Simon Rubinsohn, chief economist at the Royal Institution of Chartered Surveyors (Rics), was also limited in his enthusiasm.
“While the news flow in the near term on both the economy and the housing market will still be negative this dramatic step should provide important support for confidence,” he said.
“Those at the margins on variable rate mortgages will breathe a sigh of relief as they find their mortgage repayments more affordable.”
However, David Smith, senior partner, estate agents Dreweatt Neate, claims the interest rate cut could provide a false dawn.
“While cheaper money, generally, is good news, today’s dramatic 1.5 per cent cut in rates, as odd as this sounds, could be bad news for the property market,” he said.
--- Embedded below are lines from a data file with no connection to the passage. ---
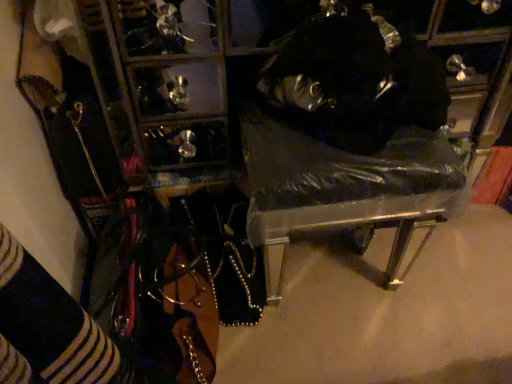
Locate an element on the screen. The height and width of the screenshot is (384, 512). blank space situated above clear plastic bag at center (from a real-world perspective) is located at coordinates (341, 140).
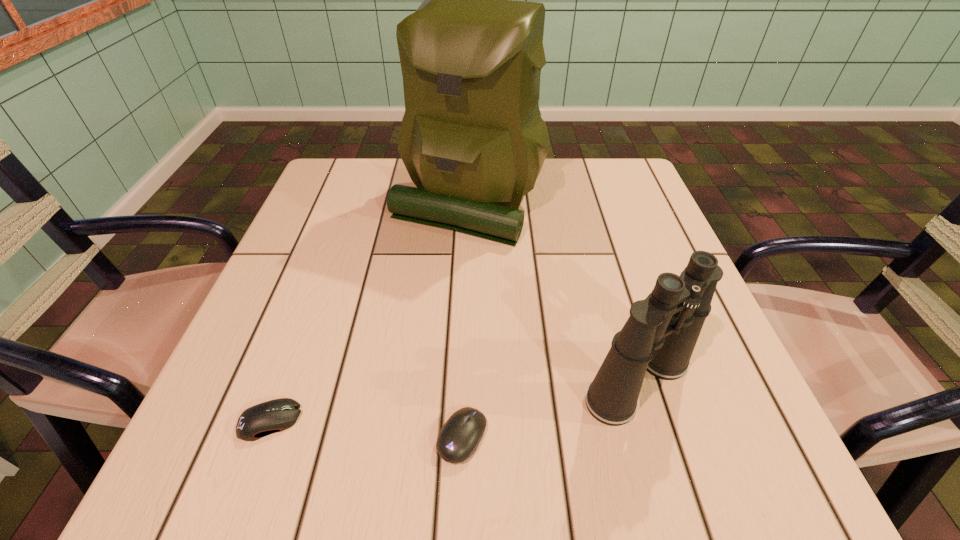
I want to click on free space at the near right corner of the desktop, so click(765, 463).

Find the location of a particular element. This screenshot has width=960, height=540. vacant area that lies between the rightmost object and the tallest object is located at coordinates (553, 291).

This screenshot has width=960, height=540. What are the coordinates of `free spot between the right computer equipment and the rightmost object` in the screenshot? It's located at (550, 409).

I want to click on vacant area that lies between the right computer equipment and the binoculars, so click(550, 409).

This screenshot has width=960, height=540. What are the coordinates of `free spot between the right computer equipment and the leftmost object` in the screenshot? It's located at (366, 429).

Find the location of a particular element. Image resolution: width=960 pixels, height=540 pixels. empty space between the tallest object and the binoculars is located at coordinates (553, 291).

Locate an element on the screen. The height and width of the screenshot is (540, 960). blank region between the right computer equipment and the backpack is located at coordinates (465, 319).

The image size is (960, 540). In order to click on vacant area that lies between the backpack and the right computer equipment in this screenshot , I will do `click(465, 319)`.

The width and height of the screenshot is (960, 540). What are the coordinates of `free space between the backpack and the second tallest object` in the screenshot? It's located at pos(553,291).

I want to click on free space between the left computer equipment and the right computer equipment, so click(x=366, y=429).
“I’m very worried it will give vendors false expectations, and even lead them to raise asking prices, which would further stall transaction levels and be completely out of sync with the economic reality unfolding. This would be catastrophic for the property market.
“In our haste for an immediate recovery in the property market, we could set back the long term recovery.
He added: “Cutting rates is no magic wand, anyway, even by this much. Until the lenders start lending again, it won’t matter a jot.”